PROVIDED INFORMATION ▸
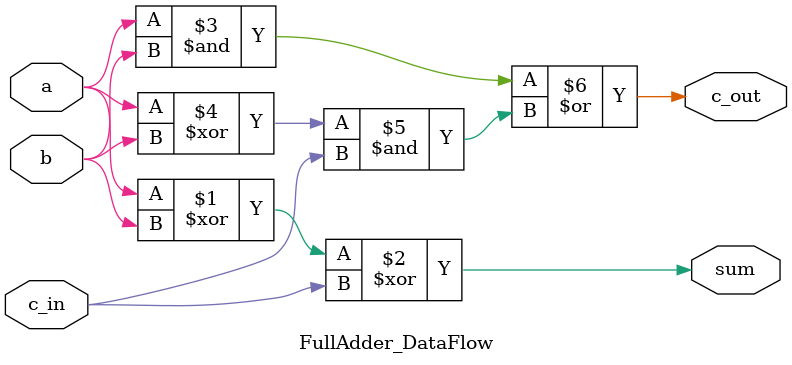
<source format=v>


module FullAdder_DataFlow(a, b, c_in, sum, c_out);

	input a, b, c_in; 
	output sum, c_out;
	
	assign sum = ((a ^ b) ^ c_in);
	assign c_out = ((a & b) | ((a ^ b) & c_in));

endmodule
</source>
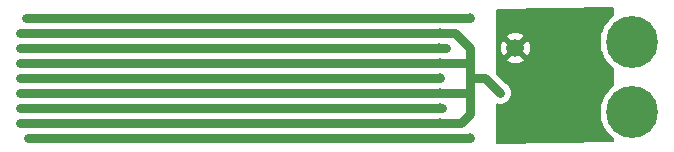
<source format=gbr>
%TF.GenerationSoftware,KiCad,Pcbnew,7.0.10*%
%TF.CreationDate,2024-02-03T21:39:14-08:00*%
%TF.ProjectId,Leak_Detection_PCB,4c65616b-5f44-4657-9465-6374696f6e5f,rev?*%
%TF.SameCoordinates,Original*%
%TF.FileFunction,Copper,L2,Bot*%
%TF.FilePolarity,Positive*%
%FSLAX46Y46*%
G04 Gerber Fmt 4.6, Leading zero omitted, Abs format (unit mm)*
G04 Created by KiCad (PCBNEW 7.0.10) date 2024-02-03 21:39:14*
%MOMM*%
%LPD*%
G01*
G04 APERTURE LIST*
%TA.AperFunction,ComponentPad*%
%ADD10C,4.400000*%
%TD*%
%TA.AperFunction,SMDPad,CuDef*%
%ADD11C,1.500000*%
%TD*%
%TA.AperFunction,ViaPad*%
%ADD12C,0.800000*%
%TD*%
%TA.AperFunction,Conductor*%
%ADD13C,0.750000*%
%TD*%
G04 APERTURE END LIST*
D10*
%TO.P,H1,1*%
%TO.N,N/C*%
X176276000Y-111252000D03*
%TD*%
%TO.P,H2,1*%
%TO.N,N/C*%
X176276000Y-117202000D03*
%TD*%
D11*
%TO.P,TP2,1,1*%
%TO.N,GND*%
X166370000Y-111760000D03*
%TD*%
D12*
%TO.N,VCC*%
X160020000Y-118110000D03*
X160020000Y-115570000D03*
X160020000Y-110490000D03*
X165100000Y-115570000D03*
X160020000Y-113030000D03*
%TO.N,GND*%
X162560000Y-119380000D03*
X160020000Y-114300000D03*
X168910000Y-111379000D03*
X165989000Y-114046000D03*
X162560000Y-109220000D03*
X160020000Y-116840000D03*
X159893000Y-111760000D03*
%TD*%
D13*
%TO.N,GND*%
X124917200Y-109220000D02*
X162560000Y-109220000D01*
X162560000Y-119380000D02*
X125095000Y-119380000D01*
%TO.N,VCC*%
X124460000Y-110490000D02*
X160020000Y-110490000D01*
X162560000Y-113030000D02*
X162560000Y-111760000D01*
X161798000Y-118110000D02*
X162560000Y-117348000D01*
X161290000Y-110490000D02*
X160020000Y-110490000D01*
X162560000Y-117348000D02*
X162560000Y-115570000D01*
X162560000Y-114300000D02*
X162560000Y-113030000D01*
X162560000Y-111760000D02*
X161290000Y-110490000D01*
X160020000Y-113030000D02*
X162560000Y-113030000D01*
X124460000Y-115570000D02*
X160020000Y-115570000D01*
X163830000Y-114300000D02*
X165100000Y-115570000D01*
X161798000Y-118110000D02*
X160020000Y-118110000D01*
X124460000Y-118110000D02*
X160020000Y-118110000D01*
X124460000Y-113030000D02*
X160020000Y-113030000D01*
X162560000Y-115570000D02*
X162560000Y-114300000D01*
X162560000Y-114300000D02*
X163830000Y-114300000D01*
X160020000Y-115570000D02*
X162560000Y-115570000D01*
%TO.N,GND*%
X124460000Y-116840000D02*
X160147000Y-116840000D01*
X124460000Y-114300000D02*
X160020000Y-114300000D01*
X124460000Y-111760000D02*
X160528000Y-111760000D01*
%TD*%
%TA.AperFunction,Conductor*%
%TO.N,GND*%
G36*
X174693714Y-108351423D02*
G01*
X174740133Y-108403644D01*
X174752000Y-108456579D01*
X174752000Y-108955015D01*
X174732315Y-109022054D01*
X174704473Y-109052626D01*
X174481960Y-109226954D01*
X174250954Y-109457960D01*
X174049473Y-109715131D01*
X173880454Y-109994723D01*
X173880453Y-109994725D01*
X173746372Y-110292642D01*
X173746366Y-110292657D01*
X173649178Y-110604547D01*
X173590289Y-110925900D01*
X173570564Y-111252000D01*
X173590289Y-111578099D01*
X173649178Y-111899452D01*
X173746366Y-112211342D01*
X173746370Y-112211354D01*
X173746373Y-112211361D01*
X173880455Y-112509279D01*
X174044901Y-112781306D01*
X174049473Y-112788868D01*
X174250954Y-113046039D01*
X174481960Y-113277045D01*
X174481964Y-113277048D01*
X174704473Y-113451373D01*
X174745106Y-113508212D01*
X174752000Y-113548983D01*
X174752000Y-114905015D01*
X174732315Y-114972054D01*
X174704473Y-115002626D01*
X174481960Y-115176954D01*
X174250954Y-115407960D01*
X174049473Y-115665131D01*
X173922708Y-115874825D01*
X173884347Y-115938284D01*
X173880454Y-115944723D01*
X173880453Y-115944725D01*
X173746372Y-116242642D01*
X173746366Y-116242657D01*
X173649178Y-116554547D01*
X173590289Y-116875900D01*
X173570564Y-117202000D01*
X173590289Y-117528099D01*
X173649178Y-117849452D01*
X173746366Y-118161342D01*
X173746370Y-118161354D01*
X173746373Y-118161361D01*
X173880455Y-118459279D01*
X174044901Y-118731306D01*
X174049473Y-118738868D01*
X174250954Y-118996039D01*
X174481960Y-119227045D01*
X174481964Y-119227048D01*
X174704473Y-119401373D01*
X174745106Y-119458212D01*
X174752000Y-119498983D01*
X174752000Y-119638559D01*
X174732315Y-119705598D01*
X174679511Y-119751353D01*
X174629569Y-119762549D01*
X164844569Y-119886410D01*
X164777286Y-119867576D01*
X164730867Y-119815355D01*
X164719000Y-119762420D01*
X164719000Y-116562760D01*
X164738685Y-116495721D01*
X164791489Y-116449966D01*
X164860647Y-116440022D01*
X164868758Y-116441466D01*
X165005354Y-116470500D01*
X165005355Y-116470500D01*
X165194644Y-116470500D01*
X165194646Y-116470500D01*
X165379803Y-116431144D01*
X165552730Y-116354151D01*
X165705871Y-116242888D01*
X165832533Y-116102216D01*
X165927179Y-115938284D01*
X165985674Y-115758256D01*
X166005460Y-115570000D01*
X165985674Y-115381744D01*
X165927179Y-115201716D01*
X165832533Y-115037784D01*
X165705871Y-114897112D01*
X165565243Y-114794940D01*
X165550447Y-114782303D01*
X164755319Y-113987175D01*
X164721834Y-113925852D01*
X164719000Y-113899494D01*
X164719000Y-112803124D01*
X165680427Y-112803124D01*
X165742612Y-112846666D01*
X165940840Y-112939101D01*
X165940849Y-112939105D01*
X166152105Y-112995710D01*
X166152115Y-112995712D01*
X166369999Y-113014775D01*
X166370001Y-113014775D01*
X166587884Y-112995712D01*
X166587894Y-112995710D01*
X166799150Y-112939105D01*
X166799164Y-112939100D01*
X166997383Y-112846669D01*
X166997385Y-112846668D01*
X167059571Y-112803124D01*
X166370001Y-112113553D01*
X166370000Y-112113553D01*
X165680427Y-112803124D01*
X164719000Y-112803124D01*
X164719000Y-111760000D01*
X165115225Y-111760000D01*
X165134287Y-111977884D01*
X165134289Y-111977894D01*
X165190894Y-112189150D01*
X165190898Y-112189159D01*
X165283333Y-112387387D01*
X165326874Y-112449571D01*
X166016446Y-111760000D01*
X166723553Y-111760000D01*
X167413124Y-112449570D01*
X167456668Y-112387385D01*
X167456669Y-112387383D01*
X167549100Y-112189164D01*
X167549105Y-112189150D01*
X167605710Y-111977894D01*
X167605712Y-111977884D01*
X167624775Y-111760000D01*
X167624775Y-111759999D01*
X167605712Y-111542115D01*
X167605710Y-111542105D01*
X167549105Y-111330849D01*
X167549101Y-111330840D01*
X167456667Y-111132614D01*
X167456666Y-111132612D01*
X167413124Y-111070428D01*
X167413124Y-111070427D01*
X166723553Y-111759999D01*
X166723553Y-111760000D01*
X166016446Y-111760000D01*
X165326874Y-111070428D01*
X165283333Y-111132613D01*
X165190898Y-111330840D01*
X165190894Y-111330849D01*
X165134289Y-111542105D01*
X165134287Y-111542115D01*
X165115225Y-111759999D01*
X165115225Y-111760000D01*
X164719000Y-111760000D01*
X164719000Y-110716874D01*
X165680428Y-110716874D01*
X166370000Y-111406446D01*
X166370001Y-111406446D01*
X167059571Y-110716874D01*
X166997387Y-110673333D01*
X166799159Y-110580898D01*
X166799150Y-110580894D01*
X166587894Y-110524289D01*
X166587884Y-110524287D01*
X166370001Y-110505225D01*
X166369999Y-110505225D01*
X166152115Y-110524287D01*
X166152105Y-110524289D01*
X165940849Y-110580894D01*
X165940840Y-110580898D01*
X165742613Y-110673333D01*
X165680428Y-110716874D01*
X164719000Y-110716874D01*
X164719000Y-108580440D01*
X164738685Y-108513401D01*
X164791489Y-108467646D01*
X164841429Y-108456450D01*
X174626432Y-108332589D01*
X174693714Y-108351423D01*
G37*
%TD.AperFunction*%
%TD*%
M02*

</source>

WORK TASK ▸ The answer must be the line containing "X167456667Y-111132614D01*" and every line after it to the end of the records, repeated exactly.

SOLUTION FOR THIS EXERCISE ▸
X167456667Y-111132614D01*
X167456666Y-111132612D01*
X167413124Y-111070428D01*
X167413124Y-111070427D01*
X166723553Y-111759999D01*
X166723553Y-111760000D01*
X166016446Y-111760000D01*
X165326874Y-111070428D01*
X165283333Y-111132613D01*
X165190898Y-111330840D01*
X165190894Y-111330849D01*
X165134289Y-111542105D01*
X165134287Y-111542115D01*
X165115225Y-111759999D01*
X165115225Y-111760000D01*
X164719000Y-111760000D01*
X164719000Y-110716874D01*
X165680428Y-110716874D01*
X166370000Y-111406446D01*
X166370001Y-111406446D01*
X167059571Y-110716874D01*
X166997387Y-110673333D01*
X166799159Y-110580898D01*
X166799150Y-110580894D01*
X166587894Y-110524289D01*
X166587884Y-110524287D01*
X166370001Y-110505225D01*
X166369999Y-110505225D01*
X166152115Y-110524287D01*
X166152105Y-110524289D01*
X165940849Y-110580894D01*
X165940840Y-110580898D01*
X165742613Y-110673333D01*
X165680428Y-110716874D01*
X164719000Y-110716874D01*
X164719000Y-108580440D01*
X164738685Y-108513401D01*
X164791489Y-108467646D01*
X164841429Y-108456450D01*
X174626432Y-108332589D01*
X174693714Y-108351423D01*
G37*
%TD.AperFunction*%
%TD*%
M02*

</source>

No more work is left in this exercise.